▸ Problem to work on
Below are the entries; return every line among them that holds the word "middle".

▸ Collected data entries
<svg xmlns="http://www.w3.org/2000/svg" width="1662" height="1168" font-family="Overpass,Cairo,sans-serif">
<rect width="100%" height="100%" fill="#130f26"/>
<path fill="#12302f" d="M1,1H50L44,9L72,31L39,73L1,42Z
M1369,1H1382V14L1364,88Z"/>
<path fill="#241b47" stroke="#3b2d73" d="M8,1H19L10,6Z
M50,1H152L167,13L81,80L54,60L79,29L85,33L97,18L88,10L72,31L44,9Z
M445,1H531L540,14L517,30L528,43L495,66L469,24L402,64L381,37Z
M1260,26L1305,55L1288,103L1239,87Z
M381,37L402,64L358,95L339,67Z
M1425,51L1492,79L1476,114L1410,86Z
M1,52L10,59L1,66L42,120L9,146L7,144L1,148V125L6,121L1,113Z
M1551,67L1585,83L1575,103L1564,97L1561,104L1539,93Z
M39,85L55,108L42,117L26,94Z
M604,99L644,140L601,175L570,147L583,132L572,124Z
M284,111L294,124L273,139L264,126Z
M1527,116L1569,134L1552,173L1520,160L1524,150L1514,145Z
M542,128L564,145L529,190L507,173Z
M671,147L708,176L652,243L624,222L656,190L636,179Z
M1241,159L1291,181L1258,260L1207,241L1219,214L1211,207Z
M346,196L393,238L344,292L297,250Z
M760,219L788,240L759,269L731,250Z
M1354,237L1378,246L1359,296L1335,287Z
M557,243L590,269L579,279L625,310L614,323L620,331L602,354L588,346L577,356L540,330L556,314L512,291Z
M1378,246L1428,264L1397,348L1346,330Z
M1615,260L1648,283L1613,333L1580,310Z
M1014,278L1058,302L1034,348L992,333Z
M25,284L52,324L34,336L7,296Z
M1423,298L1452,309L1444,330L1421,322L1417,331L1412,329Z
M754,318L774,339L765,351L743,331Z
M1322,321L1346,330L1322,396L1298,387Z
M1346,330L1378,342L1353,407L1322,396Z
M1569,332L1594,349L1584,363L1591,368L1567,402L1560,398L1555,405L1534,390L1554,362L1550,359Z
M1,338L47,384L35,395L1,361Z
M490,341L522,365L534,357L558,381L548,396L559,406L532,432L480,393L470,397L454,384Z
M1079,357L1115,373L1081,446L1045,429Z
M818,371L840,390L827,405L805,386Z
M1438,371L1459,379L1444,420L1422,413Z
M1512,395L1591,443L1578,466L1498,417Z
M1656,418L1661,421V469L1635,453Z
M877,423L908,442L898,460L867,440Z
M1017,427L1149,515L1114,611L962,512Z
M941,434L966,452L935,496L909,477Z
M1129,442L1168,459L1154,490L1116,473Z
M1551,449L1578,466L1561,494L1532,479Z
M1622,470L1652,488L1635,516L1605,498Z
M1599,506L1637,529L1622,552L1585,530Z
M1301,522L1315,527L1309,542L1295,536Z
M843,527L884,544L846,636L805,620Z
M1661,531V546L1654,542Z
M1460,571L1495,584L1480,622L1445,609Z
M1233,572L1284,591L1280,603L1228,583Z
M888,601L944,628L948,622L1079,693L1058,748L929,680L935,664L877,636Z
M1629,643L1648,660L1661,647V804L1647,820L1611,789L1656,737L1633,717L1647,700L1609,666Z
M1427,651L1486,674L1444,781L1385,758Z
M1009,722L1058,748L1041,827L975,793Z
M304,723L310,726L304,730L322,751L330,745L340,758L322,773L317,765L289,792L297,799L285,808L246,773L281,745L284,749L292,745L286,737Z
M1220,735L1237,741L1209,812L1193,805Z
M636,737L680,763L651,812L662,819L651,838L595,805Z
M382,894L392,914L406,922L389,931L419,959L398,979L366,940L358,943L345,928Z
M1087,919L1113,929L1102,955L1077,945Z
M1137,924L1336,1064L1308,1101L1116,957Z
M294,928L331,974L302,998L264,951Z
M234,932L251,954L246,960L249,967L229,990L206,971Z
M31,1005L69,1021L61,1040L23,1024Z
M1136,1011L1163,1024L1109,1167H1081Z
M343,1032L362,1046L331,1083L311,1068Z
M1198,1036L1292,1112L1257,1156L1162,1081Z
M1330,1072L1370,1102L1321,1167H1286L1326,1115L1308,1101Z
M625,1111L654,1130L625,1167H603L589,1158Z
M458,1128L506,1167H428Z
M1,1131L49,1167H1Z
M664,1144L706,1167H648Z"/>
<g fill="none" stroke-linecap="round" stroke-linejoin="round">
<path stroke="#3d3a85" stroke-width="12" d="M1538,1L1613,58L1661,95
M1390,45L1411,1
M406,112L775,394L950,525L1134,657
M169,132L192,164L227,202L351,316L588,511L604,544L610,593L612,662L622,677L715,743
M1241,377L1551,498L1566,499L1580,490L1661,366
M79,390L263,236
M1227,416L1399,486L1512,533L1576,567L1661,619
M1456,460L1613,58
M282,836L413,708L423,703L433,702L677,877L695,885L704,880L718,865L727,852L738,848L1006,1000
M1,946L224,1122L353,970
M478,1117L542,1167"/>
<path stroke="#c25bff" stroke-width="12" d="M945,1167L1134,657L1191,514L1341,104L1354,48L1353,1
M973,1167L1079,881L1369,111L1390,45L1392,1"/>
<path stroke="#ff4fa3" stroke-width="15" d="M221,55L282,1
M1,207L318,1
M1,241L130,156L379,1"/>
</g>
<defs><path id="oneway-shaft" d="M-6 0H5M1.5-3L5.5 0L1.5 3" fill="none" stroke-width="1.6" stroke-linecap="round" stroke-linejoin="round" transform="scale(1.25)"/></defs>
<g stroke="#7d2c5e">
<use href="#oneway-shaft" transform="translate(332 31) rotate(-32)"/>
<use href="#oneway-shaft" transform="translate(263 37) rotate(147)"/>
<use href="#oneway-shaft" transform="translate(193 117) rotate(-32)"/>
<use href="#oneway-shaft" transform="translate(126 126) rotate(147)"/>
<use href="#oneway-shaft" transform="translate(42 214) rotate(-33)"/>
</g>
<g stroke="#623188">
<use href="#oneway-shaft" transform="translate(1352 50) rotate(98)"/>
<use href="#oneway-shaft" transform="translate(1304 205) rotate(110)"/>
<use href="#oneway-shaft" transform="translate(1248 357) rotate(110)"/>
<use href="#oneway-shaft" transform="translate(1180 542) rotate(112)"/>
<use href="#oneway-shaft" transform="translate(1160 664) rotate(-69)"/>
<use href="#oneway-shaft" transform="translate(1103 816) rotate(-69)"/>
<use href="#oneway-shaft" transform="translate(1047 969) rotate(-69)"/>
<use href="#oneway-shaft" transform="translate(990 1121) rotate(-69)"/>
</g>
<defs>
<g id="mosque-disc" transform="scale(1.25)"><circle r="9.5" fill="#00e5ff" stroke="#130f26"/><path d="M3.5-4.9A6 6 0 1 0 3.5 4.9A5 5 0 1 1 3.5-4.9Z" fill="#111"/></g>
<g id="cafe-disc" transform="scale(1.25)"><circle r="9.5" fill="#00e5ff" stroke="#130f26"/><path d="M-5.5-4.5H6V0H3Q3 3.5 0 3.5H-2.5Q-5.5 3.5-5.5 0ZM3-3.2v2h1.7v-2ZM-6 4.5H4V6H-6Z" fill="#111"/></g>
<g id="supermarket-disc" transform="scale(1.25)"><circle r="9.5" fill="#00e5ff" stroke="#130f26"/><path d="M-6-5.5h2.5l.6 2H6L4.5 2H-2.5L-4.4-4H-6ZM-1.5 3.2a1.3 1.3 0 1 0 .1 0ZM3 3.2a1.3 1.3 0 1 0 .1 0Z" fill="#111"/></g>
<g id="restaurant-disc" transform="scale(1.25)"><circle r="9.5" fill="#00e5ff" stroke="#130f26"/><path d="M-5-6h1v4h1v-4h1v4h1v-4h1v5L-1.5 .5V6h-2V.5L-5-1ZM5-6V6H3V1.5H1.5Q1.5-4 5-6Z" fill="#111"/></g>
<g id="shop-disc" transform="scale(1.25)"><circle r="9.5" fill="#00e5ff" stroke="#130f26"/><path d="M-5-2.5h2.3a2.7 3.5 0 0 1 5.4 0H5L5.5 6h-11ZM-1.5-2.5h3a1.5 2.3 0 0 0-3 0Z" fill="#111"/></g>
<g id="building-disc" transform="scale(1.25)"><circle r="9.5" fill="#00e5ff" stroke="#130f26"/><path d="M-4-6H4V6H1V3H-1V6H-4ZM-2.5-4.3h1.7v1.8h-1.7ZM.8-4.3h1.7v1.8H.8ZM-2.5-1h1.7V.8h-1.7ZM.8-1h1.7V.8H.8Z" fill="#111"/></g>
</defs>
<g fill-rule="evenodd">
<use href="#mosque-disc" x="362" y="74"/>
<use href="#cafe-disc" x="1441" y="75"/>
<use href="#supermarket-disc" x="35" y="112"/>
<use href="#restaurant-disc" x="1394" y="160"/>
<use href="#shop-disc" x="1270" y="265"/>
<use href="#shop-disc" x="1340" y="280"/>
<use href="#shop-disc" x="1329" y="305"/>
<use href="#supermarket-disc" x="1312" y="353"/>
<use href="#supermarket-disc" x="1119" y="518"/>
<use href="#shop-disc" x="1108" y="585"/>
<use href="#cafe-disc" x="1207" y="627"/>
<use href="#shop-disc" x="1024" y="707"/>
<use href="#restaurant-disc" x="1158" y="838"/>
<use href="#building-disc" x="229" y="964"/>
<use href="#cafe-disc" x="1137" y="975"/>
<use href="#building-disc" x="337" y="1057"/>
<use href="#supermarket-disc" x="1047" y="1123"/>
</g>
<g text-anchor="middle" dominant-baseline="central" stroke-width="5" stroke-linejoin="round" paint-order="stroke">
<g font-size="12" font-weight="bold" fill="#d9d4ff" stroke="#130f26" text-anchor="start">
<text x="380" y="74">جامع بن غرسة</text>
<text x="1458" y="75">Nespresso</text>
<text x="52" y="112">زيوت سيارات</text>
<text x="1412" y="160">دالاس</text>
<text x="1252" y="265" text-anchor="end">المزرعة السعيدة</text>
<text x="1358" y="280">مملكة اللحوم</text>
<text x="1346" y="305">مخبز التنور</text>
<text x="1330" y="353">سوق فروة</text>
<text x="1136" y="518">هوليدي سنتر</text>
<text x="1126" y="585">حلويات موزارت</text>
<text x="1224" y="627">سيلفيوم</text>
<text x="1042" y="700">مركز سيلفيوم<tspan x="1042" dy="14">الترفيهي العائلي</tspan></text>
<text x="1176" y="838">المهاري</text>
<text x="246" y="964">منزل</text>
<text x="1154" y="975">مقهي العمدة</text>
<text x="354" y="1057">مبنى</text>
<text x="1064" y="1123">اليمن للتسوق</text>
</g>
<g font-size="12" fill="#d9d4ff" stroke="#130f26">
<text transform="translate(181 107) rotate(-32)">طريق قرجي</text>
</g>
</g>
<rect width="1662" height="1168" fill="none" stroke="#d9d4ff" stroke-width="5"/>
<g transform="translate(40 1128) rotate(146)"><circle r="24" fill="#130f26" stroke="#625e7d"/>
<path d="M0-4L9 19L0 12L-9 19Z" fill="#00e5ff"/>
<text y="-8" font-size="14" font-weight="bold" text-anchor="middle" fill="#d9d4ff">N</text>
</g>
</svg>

▸ Solution for this task
<g text-anchor="middle" dominant-baseline="central" stroke-width="5" stroke-linejoin="round" paint-order="stroke">
<text y="-8" font-size="14" font-weight="bold" text-anchor="middle" fill="#d9d4ff">N</text>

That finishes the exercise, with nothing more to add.